If anecdotes were votes, Scott Brown would be cruising to victory in the special Senate election in Massachusetts.
As it happens, I favor the Obama economic agenda, even something with a more egalitarian thrust. But I don’t think Massachusetts does. The voters are scared. Brown compares himself to John Kennedy in a just-released television spot. Well, the Dems have gone hysterical. This is a sign of their (incipient) panic. Maybe their panic is apt.
Then there’s the Worcester Business Journal:
We wanted to give Attorney General Martha Coakley the benefit of the doubt when her campaign staff was initially stand offish after we approached them about setting up an interview for our story on the race to fill Ted Kennedy’s U.S. Senate seat. But then we were put off several times by her staff. We suddenly got the feeling Ms. Coakley, a Democrat, didn’t want to speak with us, and the media in general.
Then there’s this, from a Campaign Spot reader:
One of my friends has been volunteering for GOP guys in Mass for a long time. To call him cynical about the Mass GOP would be harsh on cynics. Frankly, the only reason he bothers is he has such a good time at election parties. No kidding.
He was at a Brown event recently. It was one of those deals where they try to gather up and organize volunteers. He tells me the room was loaded with people he never met. He’s still skeptical, but there is something going on up there that seems to be due to the harsh unattractiveness of the Democrat. He says, “even the moonbats think she is awful. Brown could be named ‘none of the above’ and do well.”
I’m extremely skeptical about his chances, but this reminds me of when Erhlich ran against Kathleen Kennedy Townsend. Even in a one party state, there are limits. KKT was dangerously incompetent and that opened the door for Erhlich, who was a guy without any baggage that whips up the loonies on the left. Maybe this Brown guy is the same.
As an aside, it would be hilarious if Brown wins.
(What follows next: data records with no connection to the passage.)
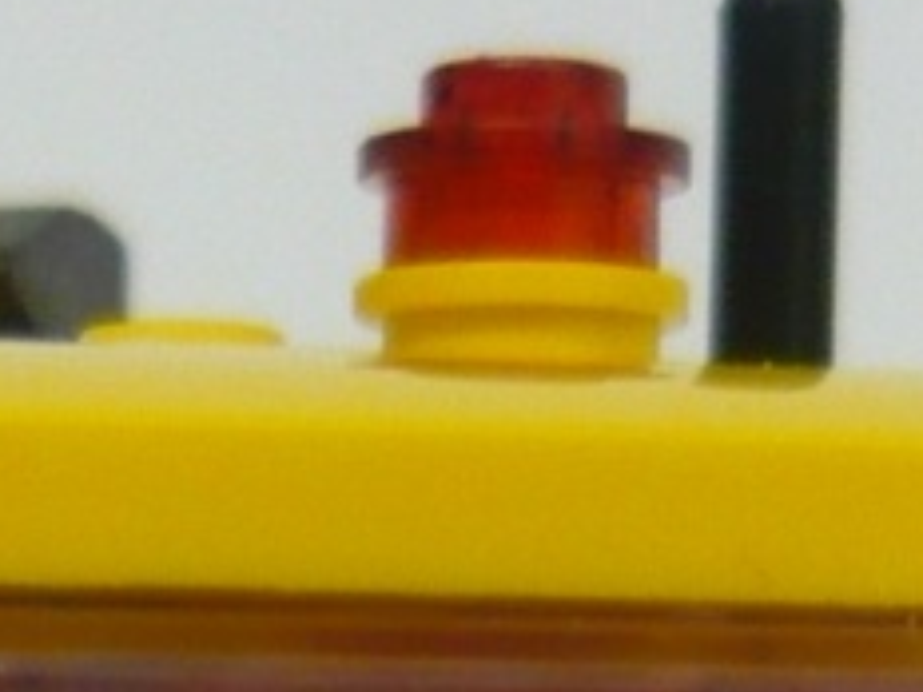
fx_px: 6079
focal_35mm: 228
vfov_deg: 6.2
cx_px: 52
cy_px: 1646
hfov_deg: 8.6
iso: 250
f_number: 2.8
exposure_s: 1/30
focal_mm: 5.5
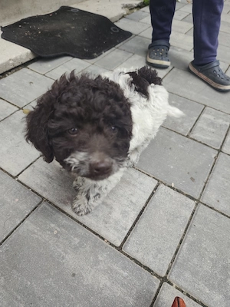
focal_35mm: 23
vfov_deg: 73.9
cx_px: 115
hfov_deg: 58.9
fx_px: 204
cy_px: 154
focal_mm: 6.19
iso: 50
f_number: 1.65
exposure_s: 1/324
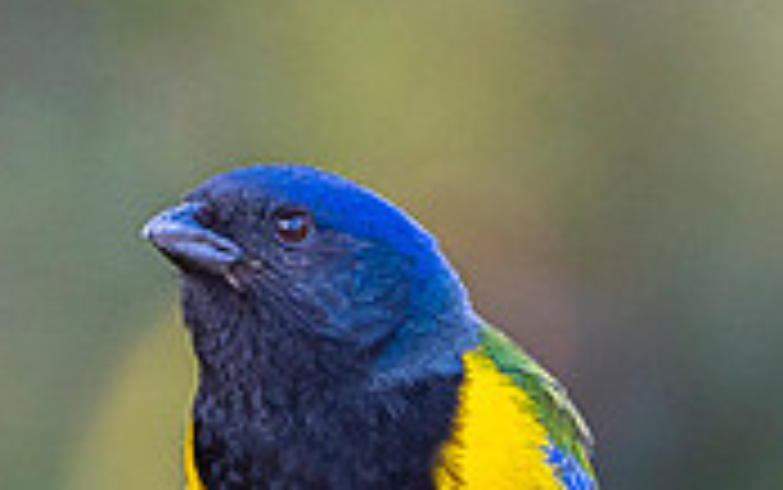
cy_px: 374
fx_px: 43688
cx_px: 356
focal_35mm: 2046
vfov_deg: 0.6
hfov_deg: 1.0
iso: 2500
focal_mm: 500
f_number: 4
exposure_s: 1/1250
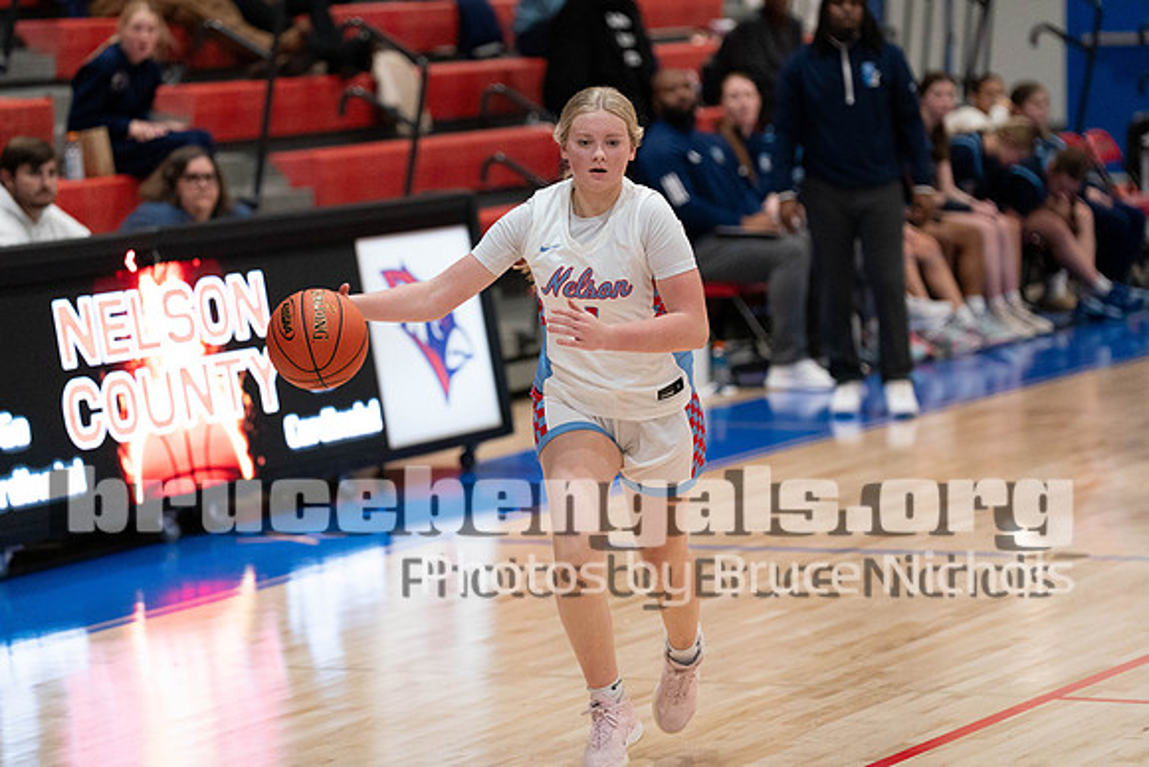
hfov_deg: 11.3
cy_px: 326
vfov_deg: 7.6
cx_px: 574
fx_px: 5797
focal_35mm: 182
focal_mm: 158
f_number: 2.8
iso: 4000
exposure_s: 1/1000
The week following on MSNBC would be DVR quality.
Then there’s this report: “In towns across the Cape, hundreds of residents have already cast absentee ballots — a sharp increase over past years, town clerks said. In Barnstable, the town clerk’s office has already received 485 ballots — about double the usual count two weeks before an election, according to Town Clerk Linda Hutchenrider.” As one reader observed, “Now maybe relatively affluent seniors on the Cape are stuffing the ballot box in support of Obamacare; but I tend to doubt it.” The 10th District, which includes Cape Cod, is the most conservative in the state.
All of these anecdotes might make Republicans think that one of the upsets of the century is in the works. But I’d note a bit of counter-evidence: There’s no way the national party committees on both sides don’t know the stakes in this race, and so far, neither side has dumped much cash into this race.
Also, no one should forget just how steep a climb the GOP has in this race: If Republican Scott Brown doubles his number of votes in the GOP primary (145,465) and if Democrat Martha Coakley gets only the votes that she got in the primary (310,227) . . . Coakley still wins by almost 20,000 votes.
UPDATE: One of my regulars is in Massachusetts, and he weighs in:
I’m picking up some of the same hints too. Brown is flying under the radar; Coakley redefines “run of the mill Democrat”; extreme uncertainty about the race because of its timing, weather, lack of the “snowbird” voters who are in Florida right now.
Anecdotally, Barnstable County is reporting a very high rate of absentee ballot requests. That’s Brown country . . . but what could REALLY be Brown country — and what could win it for him — is Plymouth County. It’s the fastest growing region of the state and is loaded with moderate-to-conservative voters who would vote for Brown. The trick is getting them to the polls, which — in mid-January — could be a problem.
The last thing we really need here is a poll on the race. There hasn’t been any; a poll showing Brown very close would wake up the Democrat machine here. A poll showing him getting crushed could depress his momentum. Right now I’d give Coakley the edge on registration alone, but I don’t see her winning by more than 10 percent.